Presentazione della Beata vergine Maria al Tempio: Quando Maria «compì l’anno, Gioacchino fece un gran convito: invitò i sacerdoti, gli scribi, il consiglio degli anziani e tutto il popolo di Israele. Gioacchino presentò allora la bambina ai sacerdoti, i quali la benedissero, dicendo: “O Dio dei nostri padri, benedici questa bambina e dà a lei un nome rinomato in eterno in tutte le generazioni”. E tutto il popolo esclamò: “Così sia, così sia!

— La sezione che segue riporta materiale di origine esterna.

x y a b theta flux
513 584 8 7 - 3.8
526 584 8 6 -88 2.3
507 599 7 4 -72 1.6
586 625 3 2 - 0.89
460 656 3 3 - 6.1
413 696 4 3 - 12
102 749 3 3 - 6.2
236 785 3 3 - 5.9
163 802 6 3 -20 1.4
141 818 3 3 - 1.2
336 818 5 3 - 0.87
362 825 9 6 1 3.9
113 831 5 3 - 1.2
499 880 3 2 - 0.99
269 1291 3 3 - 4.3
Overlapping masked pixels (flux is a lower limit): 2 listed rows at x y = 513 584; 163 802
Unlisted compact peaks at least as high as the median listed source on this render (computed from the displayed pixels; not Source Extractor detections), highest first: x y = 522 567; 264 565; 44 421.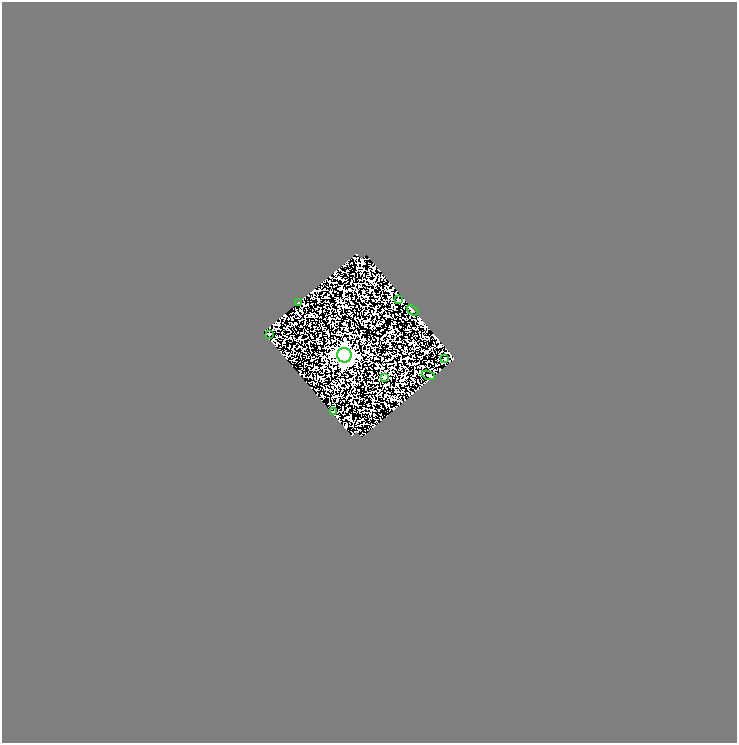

Amen”. La presentò anche ai sommi sacerdoti, i quali la benedissero, dicendo: “O Dio delle sublimità, guarda questa bambina e benedicila con l’ultima benedizione, quella che non ha altre dopo di sé. [...]. Terminato il banchetto, se ne partirono pieni di allegria, glorificando il Dio di Israele. Per la bambina passavano intanto i mesi. Giunta che fu l’età di due anni, Gioacchino disse a Anna: “Per mantenere la promessa fatta, conduciamola al tempio del Signore, affinché il Padrone non mandi contro di noi e la nostra offerta riesca sgradita”. Anna rispose: “Aspettiamo il terzo anno, affinché la bambina non cerchi poi il padre e la madre”. Gioacchino rispose: “Aspettiamo. Quando la bambina compì i tre anni, Gioacchino disse: “Chiamate le figlie senza macchia degli Ebrei: ognuna prenda una fiaccola accesa e la tenga accesa affinché la bambina non si volti indietro e il suo cuore non sia attratto fuori del tempio del Signore”. Quelle fecero così fino a che furono salite nel tempio del Signore. Il sacerdote l’accolse e, baciatala, la benedisse esclamando: “Il Signore ha magnificato il tuo nome in tutte le generazioni. Nell’ultimo giorno, il Signore manifesterà in te ai figli di Israele la sua redenzione”. La fece poi sedere sul terzo gradino dell’altare, e il Signore Iddio la rivestì di grazia; ed ella danzò con i suoi piedi e tutta la casa di Israele prese a volerle bene. I suoi genitori scesero ammirati e lodarono il Padrone Iddio perché la bambina non s’era voltata indietro. Maria era allevata nel tempio del Signore come una colomba, e riceveva il vitto per mano di un angelo.» (Protovangelo di Giacomo, 6-8).
Il Protovangelo di Giacomo non è uno scritto ispirato, ma le sue pagine ci fanno comprendere come i credenti anelassero conoscere “qualcosa” della Madre di Gesù, e questo ci suggerisce come Maria fosse amata, venerata, innanzi tutto come serva del Signore, poi come discepola, e ancora come Maestra, e infine Madre di Gesù, vero Dio e vero Uomo, e dolcissima Madre e Regina di tutti gli uomini.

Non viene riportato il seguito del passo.